I have a number of very large text files which I need to process, the largest being about 60GB.
Each line has 54 characters in seven fields and I want to remove the
Those seem like very large files... Why are they so large? What processing are you doing per line? Why not use a database with some map reduce calls (if appropriate) or simple operations of the data? The point of a database is to abstract the handling and management large amounts of data that can't all fit in memory.
You can start to play with the idea with sqlite3 which just uses flat files as databases. If you find the idea useful then upgrade to something a little more robust and versatile like postgresql.
Create a database
conn = sqlite3.connect('pts.db')
c = conn.cursor()
Creates a table
c.execute('''CREATE TABLE ptsdata (filename, line, x, y, z''')
Then use one of the algorithms above to insert all the lines and points in the database by calling
c.execute("INSERT INTO ptsdata VALUES (filename, lineNumber, x, y, z)")
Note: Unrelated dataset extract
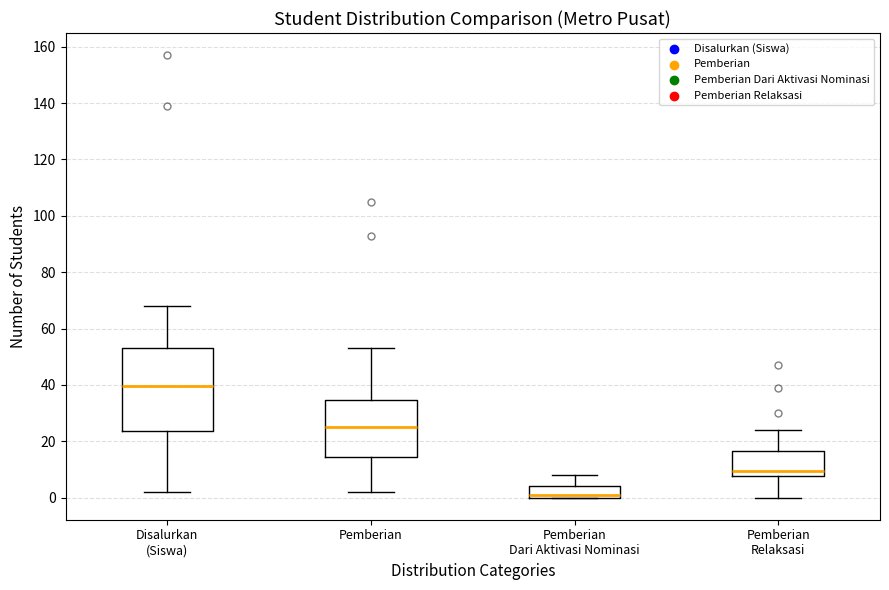

Where does the median line of the box for Pemberian Dari Aktivasi Nominasi sit on the y-axis? The values are not printed on the chart, so give them approximately, as read against the axis.

2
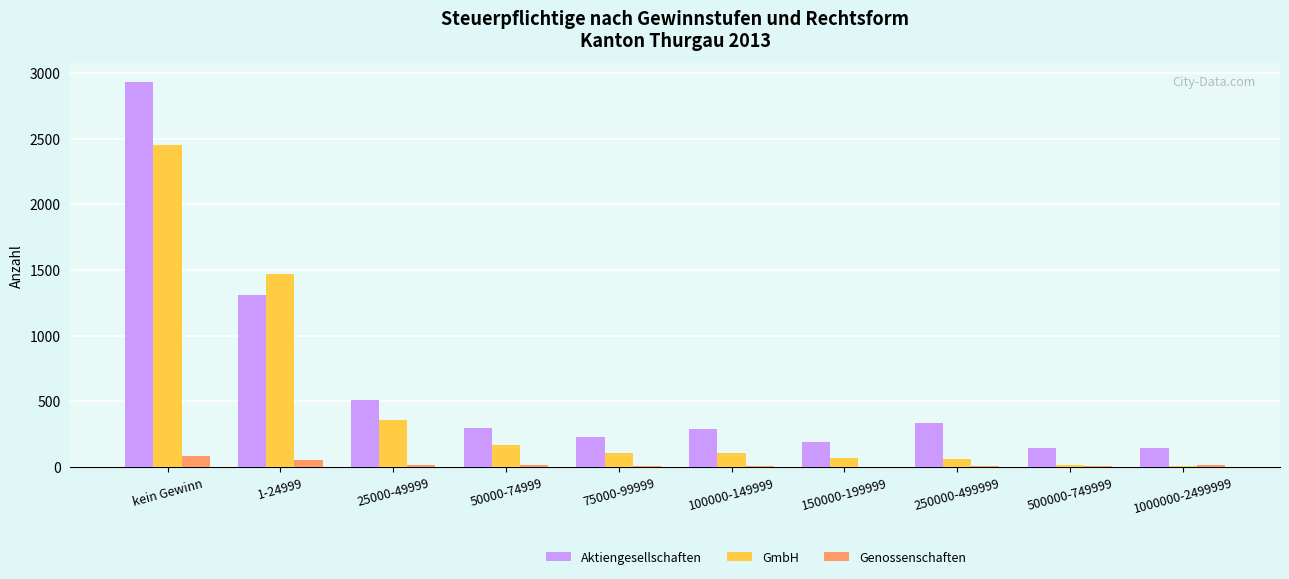

At which category does the chart reach its peak across all series?

kein Gewinn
Now how you use it depends on what you want to do. For example to work with all the points in a file by doing a query
c.execute("SELECT lineNumber, x, y, z FROM ptsdata WHERE filename=file.txt ORDER BY lineNumber ASC")
And get n
lines at a time from this query with
c.fetchmany(size=n)
I'm sure there is a better wrapper for the sql statements somewhere, but you get the idea.